About this exercise: For the records below, print every one exactly, with nothing dropped.
:: Input records
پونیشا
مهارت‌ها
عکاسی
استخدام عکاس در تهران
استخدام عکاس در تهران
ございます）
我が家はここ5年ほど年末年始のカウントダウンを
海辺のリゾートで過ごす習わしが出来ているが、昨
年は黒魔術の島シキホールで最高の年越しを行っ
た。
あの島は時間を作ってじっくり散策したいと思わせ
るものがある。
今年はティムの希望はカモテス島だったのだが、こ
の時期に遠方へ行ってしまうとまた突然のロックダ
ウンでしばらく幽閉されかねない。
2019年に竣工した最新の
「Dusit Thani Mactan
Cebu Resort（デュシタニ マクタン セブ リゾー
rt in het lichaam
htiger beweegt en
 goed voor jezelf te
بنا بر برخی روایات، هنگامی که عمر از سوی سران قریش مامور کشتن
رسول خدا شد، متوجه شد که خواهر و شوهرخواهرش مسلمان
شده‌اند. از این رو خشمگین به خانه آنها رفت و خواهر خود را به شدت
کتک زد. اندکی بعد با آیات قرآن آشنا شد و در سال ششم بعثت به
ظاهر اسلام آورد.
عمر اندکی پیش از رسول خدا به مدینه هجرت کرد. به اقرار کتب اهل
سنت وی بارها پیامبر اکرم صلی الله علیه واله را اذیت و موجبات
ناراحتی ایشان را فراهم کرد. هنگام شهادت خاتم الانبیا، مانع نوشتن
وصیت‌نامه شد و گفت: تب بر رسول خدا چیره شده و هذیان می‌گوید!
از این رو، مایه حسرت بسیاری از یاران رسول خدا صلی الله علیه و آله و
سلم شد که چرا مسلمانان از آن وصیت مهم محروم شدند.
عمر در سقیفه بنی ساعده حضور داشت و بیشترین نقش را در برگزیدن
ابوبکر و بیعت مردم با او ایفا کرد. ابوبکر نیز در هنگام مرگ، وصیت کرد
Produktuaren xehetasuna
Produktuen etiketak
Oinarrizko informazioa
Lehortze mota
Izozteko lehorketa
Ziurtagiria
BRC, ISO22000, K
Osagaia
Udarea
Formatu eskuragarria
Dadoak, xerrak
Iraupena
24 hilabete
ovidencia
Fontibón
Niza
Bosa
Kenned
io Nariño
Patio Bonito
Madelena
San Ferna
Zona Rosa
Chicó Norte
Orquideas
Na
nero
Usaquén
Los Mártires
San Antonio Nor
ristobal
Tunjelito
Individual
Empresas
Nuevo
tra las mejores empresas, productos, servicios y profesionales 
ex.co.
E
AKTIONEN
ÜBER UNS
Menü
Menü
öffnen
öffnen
::::
Exercise answer:
پونیشا
مهارت‌ها
عکاسی
استخدام عکاس در تهران
استخدام عکاس در تهران
ございます）
我が家はここ5年ほど年末年始のカウントダウンを
海辺のリゾートで過ごす習わしが出来ているが、昨
年は黒魔術の島シキホールで最高の年越しを行っ
た。
あの島は時間を作ってじっくり散策したいと思わせ
るものがある。
今年はティムの希望はカモテス島だったのだが、こ
の時期に遠方へ行ってしまうとまた突然のロックダ
ウンでしばらく幽閉されかねない。
2019年に竣工した最新の
「Dusit Thani Mactan
Cebu Resort（デュシタニ マクタン セブ リゾー
rt in het lichaam
htiger beweegt en
 goed voor jezelf te
بنا بر برخی روایات، هنگامی که عمر از سوی سران قریش مامور کشتن
رسول خدا شد، متوجه شد که خواهر و شوهرخواهرش مسلمان
شده‌اند. از این رو خشمگین به خانه آنها رفت و خواهر خود را به شدت
کتک زد. اندکی بعد با آیات قرآن آشنا شد و در سال ششم بعثت به
ظاهر اسلام آورد.
عمر اندکی پیش از رسول خدا به مدینه هجرت کرد. به اقرار کتب اهل
سنت وی بارها پیامبر اکرم صلی الله علیه واله را اذیت و موجبات
ناراحتی ایشان را فراهم کرد. هنگام شهادت خاتم الانبیا، مانع نوشتن
وصیت‌نامه شد و گفت: تب بر رسول خدا چیره شده و هذیان می‌گوید!
از این رو، مایه حسرت بسیاری از یاران رسول خدا صلی الله علیه و آله و
سلم شد که چرا مسلمانان از آن وصیت مهم محروم شدند.
عمر در سقیفه بنی ساعده حضور داشت و بیشترین نقش را در برگزیدن
ابوبکر و بیعت مردم با او ایفا کرد. ابوبکر نیز در هنگام مرگ، وصیت کرد
Produktuaren xehetasuna
Produktuen etiketak
Oinarrizko informazioa
Lehortze mota
Izozteko lehorketa
Ziurtagiria
BRC, ISO22000, K
Osagaia
Udarea
Formatu eskuragarria
Dadoak, xerrak
Iraupena
24 hilabete
ovidencia
Fontibón
Niza
Bosa
Kenned
io Nariño
Patio Bonito
Madelena
San Ferna
Zona Rosa
Chicó Norte
Orquideas
Na
nero
Usaquén
Los Mártires
San Antonio Nor
ristobal
Tunjelito
Individual
Empresas
Nuevo
tra las mejores empresas, productos, servicios y profesionales 
ex.co.
E
AKTIONEN
ÜBER UNS
Menü
Menü
öffnen
öffnen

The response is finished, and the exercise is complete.